▶ _To do_: Omit the pictures, but give back every entry below exactly as written.

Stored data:
____________
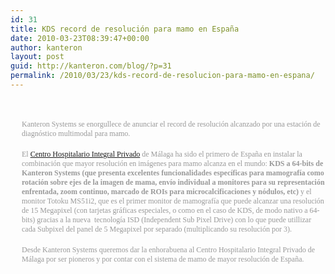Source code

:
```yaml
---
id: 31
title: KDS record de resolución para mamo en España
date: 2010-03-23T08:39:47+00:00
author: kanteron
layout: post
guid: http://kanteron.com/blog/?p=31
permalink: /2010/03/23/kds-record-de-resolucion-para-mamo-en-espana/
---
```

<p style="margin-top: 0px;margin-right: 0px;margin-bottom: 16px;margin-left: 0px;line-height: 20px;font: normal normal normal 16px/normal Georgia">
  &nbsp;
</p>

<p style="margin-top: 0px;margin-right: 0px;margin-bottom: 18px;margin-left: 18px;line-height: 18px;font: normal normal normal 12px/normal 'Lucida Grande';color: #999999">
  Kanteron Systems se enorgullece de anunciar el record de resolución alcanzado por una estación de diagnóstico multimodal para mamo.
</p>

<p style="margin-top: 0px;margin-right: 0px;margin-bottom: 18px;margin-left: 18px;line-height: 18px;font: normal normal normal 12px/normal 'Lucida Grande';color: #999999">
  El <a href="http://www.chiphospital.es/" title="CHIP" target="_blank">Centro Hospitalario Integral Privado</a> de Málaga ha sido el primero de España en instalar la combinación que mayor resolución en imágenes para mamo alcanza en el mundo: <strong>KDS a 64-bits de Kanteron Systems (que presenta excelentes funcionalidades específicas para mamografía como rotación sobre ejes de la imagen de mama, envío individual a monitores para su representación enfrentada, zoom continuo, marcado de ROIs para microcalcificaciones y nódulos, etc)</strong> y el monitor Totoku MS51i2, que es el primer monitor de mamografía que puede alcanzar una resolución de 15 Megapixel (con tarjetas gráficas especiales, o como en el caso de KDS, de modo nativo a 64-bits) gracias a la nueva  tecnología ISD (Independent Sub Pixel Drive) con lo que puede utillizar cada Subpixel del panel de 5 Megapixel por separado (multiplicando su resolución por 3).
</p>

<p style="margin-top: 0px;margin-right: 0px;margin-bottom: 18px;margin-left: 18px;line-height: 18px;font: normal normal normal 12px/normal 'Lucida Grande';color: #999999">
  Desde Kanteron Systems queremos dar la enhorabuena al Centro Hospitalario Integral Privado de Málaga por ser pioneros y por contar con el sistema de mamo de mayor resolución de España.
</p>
____________
▶ _Solution below_:
Source code

:
```yaml
---
id: 31
title: KDS record de resolución para mamo en España
date: 2010-03-23T08:39:47+00:00
author: kanteron
layout: post
guid: http://kanteron.com/blog/?p=31
permalink: /2010/03/23/kds-record-de-resolucion-para-mamo-en-espana/
---
```

<p style="margin-top: 0px;margin-right: 0px;margin-bottom: 16px;margin-left: 0px;line-height: 20px;font: normal normal normal 16px/normal Georgia">
  &nbsp;
</p>

<p style="margin-top: 0px;margin-right: 0px;margin-bottom: 18px;margin-left: 18px;line-height: 18px;font: normal normal normal 12px/normal 'Lucida Grande';color: #999999">
  Kanteron Systems se enorgullece de anunciar el record de resolución alcanzado por una estación de diagnóstico multimodal para mamo.
</p>

<p style="margin-top: 0px;margin-right: 0px;margin-bottom: 18px;margin-left: 18px;line-height: 18px;font: normal normal normal 12px/normal 'Lucida Grande';color: #999999">
  El <a href="http://www.chiphospital.es/" title="CHIP" target="_blank">Centro Hospitalario Integral Privado</a> de Málaga ha sido el primero de España en instalar la combinación que mayor resolución en imágenes para mamo alcanza en el mundo: <strong>KDS a 64-bits de Kanteron Systems (que presenta excelentes funcionalidades específicas para mamografía como rotación sobre ejes de la imagen de mama, envío individual a monitores para su representación enfrentada, zoom continuo, marcado de ROIs para microcalcificaciones y nódulos, etc)</strong> y el monitor Totoku MS51i2, que es el primer monitor de mamografía que puede alcanzar una resolución de 15 Megapixel (con tarjetas gráficas especiales, o como en el caso de KDS, de modo nativo a 64-bits) gracias a la nueva  tecnología ISD (Independent Sub Pixel Drive) con lo que puede utillizar cada Subpixel del panel de 5 Megapixel por separado (multiplicando su resolución por 3).
</p>

<p style="margin-top: 0px;margin-right: 0px;margin-bottom: 18px;margin-left: 18px;line-height: 18px;font: normal normal normal 12px/normal 'Lucida Grande';color: #999999">
  Desde Kanteron Systems queremos dar la enhorabuena al Centro Hospitalario Integral Privado de Málaga por ser pioneros y por contar con el sistema de mamo de mayor resolución de España.
</p>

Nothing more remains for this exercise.